BARIŞ ENGİN
Eski bayramları andığımız bir bayramı daha yaşıyoruz. Koronavirüsü pandemisi sebebiyle sevdiklerimizden uzak yaşadığımız üçüncü bayram bu. Büyüklerimizin ellerini öpemiyor, küçüklerimize sarılamıyoruz. Gelenekleri de geride bırakalı çok oldu.
Çok oldu, çünkü; bayram, medya dünyası için başka bir gündü.
1946 yılında gazeteciler, her dini bayramda çıkarılmak üzere tasarlanan bir gazete çıkarmaya başladılar. İsmi Bayram Gazetesi idi. 28 yıl önce 1993 yılının Ramazan Bayramında son sayısını çıkaran Bayram Gazetesi, Türkiye medyasının önemli bir geleneğiydi.
Bayram gazeteleri, tüm yıl çalışan gazetecilerin de herkes gibi bayram yapmasını sağlarken, işsiz gazetecilerin yılda iki kez de olsa gelir elde etmesini sağlıyordu.
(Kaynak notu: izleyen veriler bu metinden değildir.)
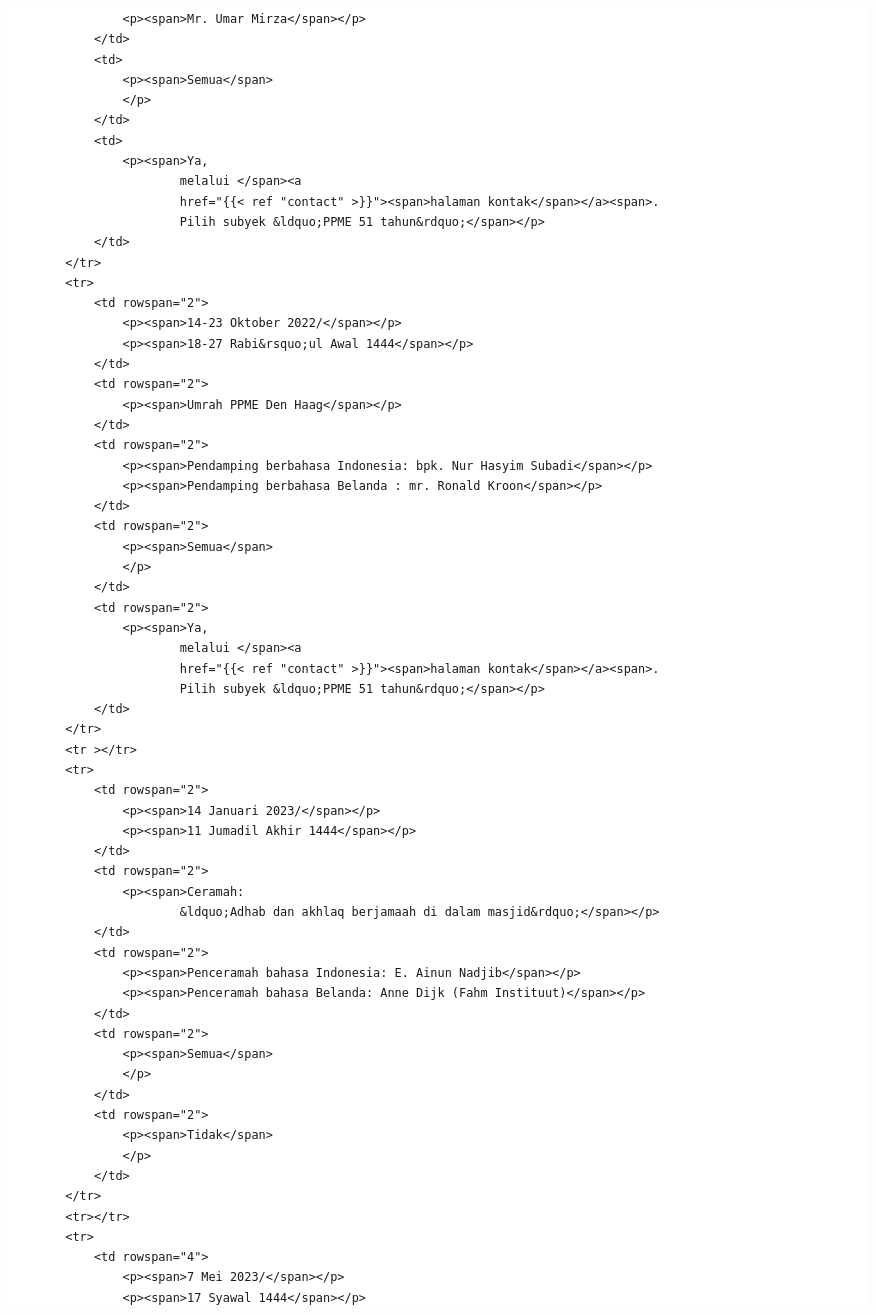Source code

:                     <p><span>Mr. Umar Mirza</span></p>
                </td>
                <td>
                    <p><span>Semua</span>
                    </p>
                </td>
                <td>
                    <p><span>Ya,
                            melalui </span><a
                            href="{{< ref "contact" >}}"><span>halaman kontak</span></a><span>.
                            Pilih subyek &ldquo;PPME 51 tahun&rdquo;</span></p>
                </td>
            </tr>
            <tr>
                <td rowspan="2">
                    <p><span>14-23 Oktober 2022/</span></p>
                    <p><span>18-27 Rabi&rsquo;ul Awal 1444</span></p>
                </td>
                <td rowspan="2">
                    <p><span>Umrah PPME Den Haag</span></p>
                </td>
                <td rowspan="2">
                    <p><span>Pendamping berbahasa Indonesia: bpk. Nur Hasyim Subadi</span></p>
                    <p><span>Pendamping berbahasa Belanda : mr. Ronald Kroon</span></p>
                </td>
                <td rowspan="2">
                    <p><span>Semua</span>
                    </p>
                </td>
                <td rowspan="2">
                    <p><span>Ya,
                            melalui </span><a
                            href="{{< ref "contact" >}}"><span>halaman kontak</span></a><span>.
                            Pilih subyek &ldquo;PPME 51 tahun&rdquo;</span></p>
                </td>
            </tr>
            <tr ></tr>
            <tr>
                <td rowspan="2">
                    <p><span>14 Januari 2023/</span></p>
                    <p><span>11 Jumadil Akhir 1444</span></p>
                </td>
                <td rowspan="2">
                    <p><span>Ceramah:
                            &ldquo;Adhab dan akhlaq berjamaah di dalam masjid&rdquo;</span></p>
                </td>
                <td rowspan="2">
                    <p><span>Penceramah bahasa Indonesia: E. Ainun Nadjib</span></p>
                    <p><span>Penceramah bahasa Belanda: Anne Dijk (Fahm Instituut)</span></p>
                </td>
                <td rowspan="2">
                    <p><span>Semua</span>
                    </p>
                </td>
                <td rowspan="2">
                    <p><span>Tidak</span>
                    </p>
                </td>
            </tr>
            <tr></tr>
            <tr>
                <td rowspan="4">
                    <p><span>7 Mei 2023/</span></p>
                    <p><span>17 Syawal 1444</span></p>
1952 yılında çıkarılan Basın İş Kanunun 20’nci maddesiyle, günlük gazetelerin “Ramazan Bayramının” ilk iki, “Kurban Bayramının” ise ilk üç gününde yayın yapması yasaklandı. Bu süreçte de sadece bayram gazetelerinin çıkarılması kararı alındı. Bu sayede bayram gazetelerinin çıkarılması ve gazetecilerin de bayram tatili yapması yasal güvence altına alınmış oldu.
Fakat bir süre sonra reklam gelirlerinin bayramlarda artacağını ve özel fiyatlarla gazetelerin sayfalarının pazarlanabileceğini düşünen medya patronları bu uygulamaya karşı çıkmaya başladı. Anayasa mahkemesi de 1993 yılında “süreli ve süresiz yayın hakkı” ve “basın özgürlüğü” gerekçeleriyle Basın İş Kanunun dini bayramlarda “Bayram Gazetesi” dışında gazete çıkarılmasını yasaklayan hükümlerini iptal etti.
Bu kararla birlikte Türkiye medyasının önemli bir geleneği son bulmuş olsa da bazı yerel gazeteci cemiyetleri belli dönemlerde “Bayram Gazetesi” çıkarmaya devam etti. Antalya Gazeteciler Cemiyeti 1999, 2010 ve 2011 yıllarında bayram gazetesi yayımladı.
Son olarak da Elazığ Gazeteciler Cemiyeti, 23 Nisan 2015’te “milli ve dini bayramlarda yayınlanacak bayram gazetesini” çıkardı.
Bir geleneğinin de böyle kaybolup gittiği o eski bayramlar, evet; nerede?